Waiting Too Long To Eat
“I did it again,” the client explained.
“How many times do we need to go through this?” I pleaded.
“Eating just escaped me yesterday.” she said, “when I got home and put everyone to bed, I ate. Then I kept eating. Now I don’t even know how to start damage control.”
How many times have you waited too long to eat and ended up gorging yourself at mealtime?
It happens to all of us and the reasons vary.
Eating at agreeable times is a tactic that can help your longterm weight loss strategy. But, when time escapes you it has negative consequences.
This short blog post will help you through times you have waited too long to eat which led to overeating later. Additionally it will give you a few common sense, yet overlooked, tools you can use today to stop this from occurring. Get them under your belt and you’ll be one step closer to better understanding how food affects your body to put you in control of how you look.
Let’t get to work!
I Don’t Want Breakfast
Breakfast is a common problem for many.
Some of you are not hungry in the morning and that’s not abnormal. But, there are plenty of gurus out there that preach the gospel of a benevolent breakfast. Claims of metabolic boosts and hormonal benefits run amok in their content. Some will try to get you to force-feed something -anything- in the morning.
This is unnecessary and here’s an example why.
*Side note: if you find yourself lost in the nutritional myths of Yo-yo Diet Profiteers, click here for tactics to overcome them.
Avoiding breakfast, however, comes with two challenges:
- You can find yourself overly hungry for too long.
- When you do eat, you overeat.
You can avoid these pitfalls with either a light breakfast when you’re ready to eat or supplementation, let’s explore these now.
What is a light breakfast?
This is subjective, but here’s a way to look at it that may help you. Feel free to disregard this if it doesn’t work for you.
Let’s say you’re first meal is 700-1000 calories. For simplicity, we aren’t going to discuss the macronutrient breakdown.
Eating 30% (that’s 210-300 calories) of your first meal as soon as you get hungry can make a difference. It can help you from overeating when you decide to eat. Also, it does not remove so much from your first meal to make it unsatisfying.
Lastly, 30% is not a fixed amount. There is no magic in that number. Placing undue importance on 30% means you’re drifting into guru-following territory.
Please don’t do that.
If making a lighter meal just isn’t what you want to do, let’s look into supplementation.
Supplementation
There’s a near endless amount of dietary supplementation out there. None of them are one-size-fits-all.
You’ll read in some other blog posts here that Quest Bars are encouraged. This is because of their high dietary fiber content that keeps you full.
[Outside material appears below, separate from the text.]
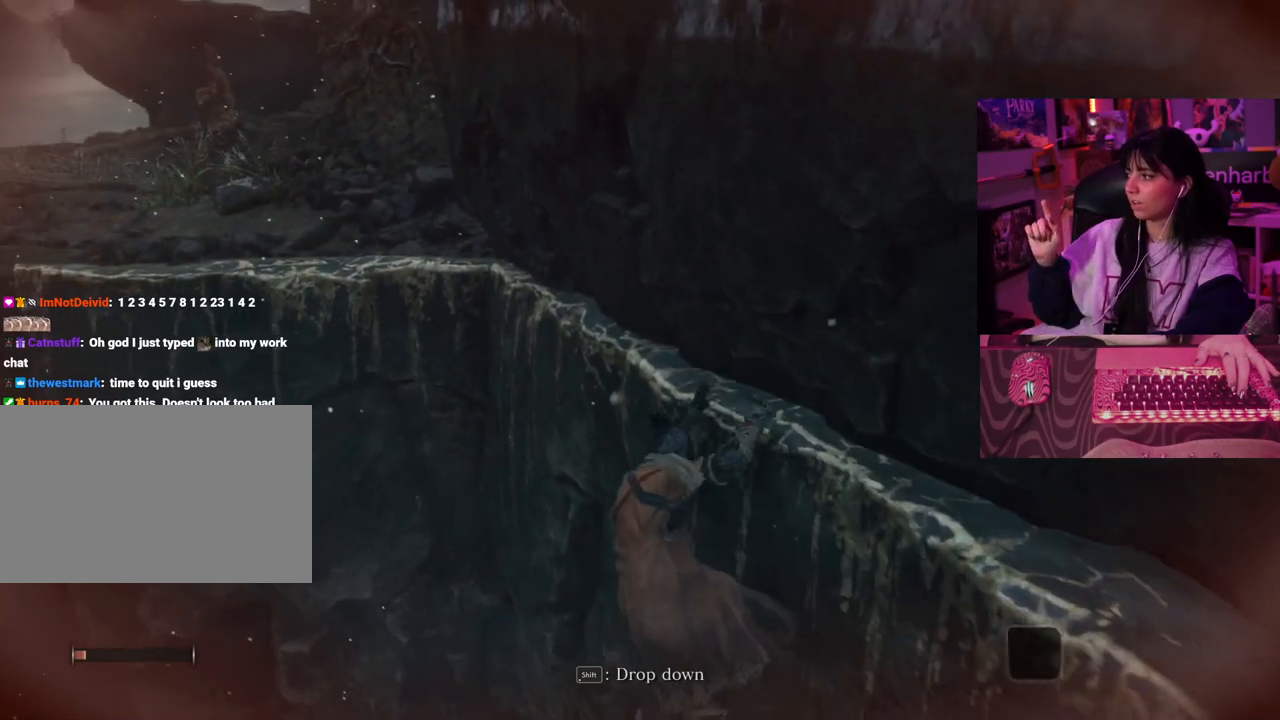
{"keys": ["w"], "events": []}
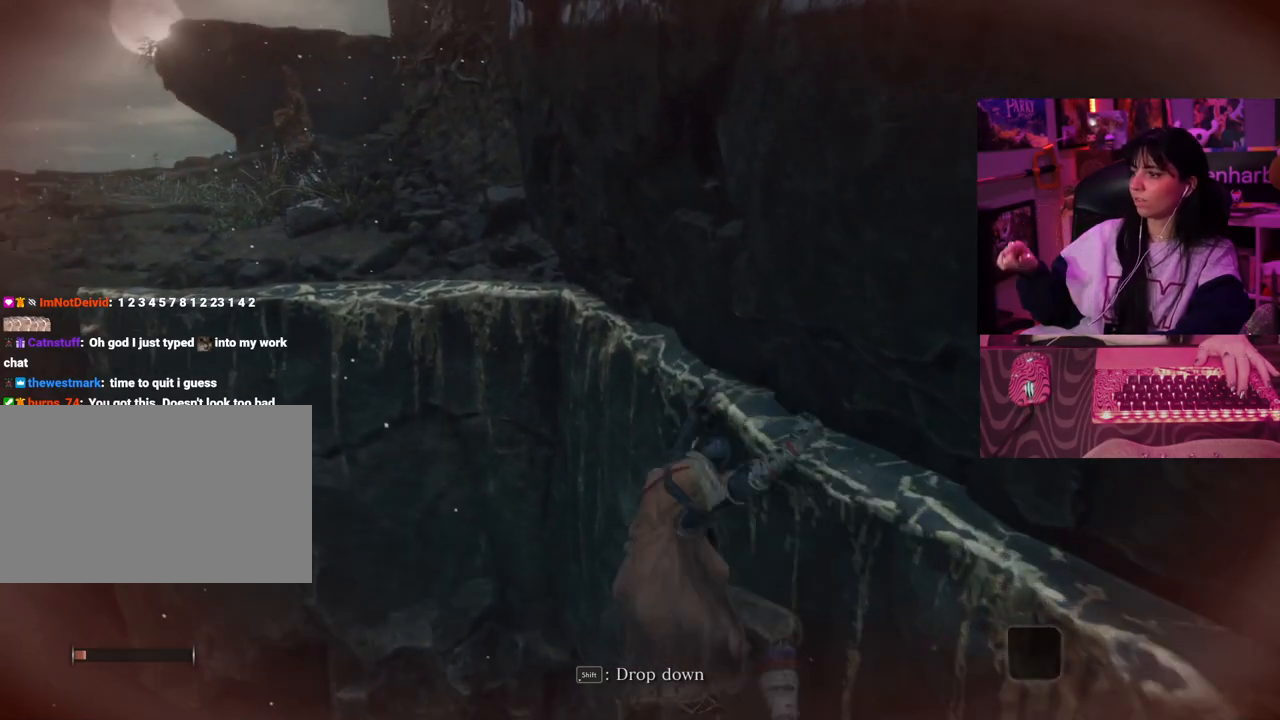
{"keys": ["w"], "events": []}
You ought to pick the supplementation that’s right for your life and weight loss goal. This could mean that you have an assortment of different brands depending on their utility.
For example, if you decide to not go with the light breakfast option, yet you need something that gives you the best energy for your late-morning workout, you’ll likely need a mix of simple carbohydrates and protein.
On the other hand, if you’re just trying to make it to your next meal, a higher-fiber option may be your best bet.
Drinking your supplementation may also be a good option. For some, however, there are stomach irritation complications that come with meal shakes. This challenge seems to compound when you use them on an empty stomach.
If you are having problems deciding whether you ought to use solid food or liquid supplementation, this blog will help you.
Training Yourself To Eat Tactically
There’s a trap of not wanting to try something unless you are certain it will work. This is understandable because you want to achieve your goal.
This is where both analysis paralysis and stuck in a rut come from.
Either you overanalyze to the point of doing nothing, or you just keep doing the same thing repeatedly without any forward progress.
As you set out to understand how food affects your body, experimentation ought to be part of the process.
It’s essential you internalize how you fare eating -or not eating- at certain times of your day. Internalize, in this case, means that you know and act upon the information you will gather on yourself.
Waiting too long to eat and suffering the consequences is fine a handful of times. But when it becomes a habit it will eventually rob you of your goal.
“‘Keep climbing,’ he told himself.
‘Cheeseburgers,’ his stomach replied.
‘Shut up,’ he thought.
‘With fries,’ his stomach complained.”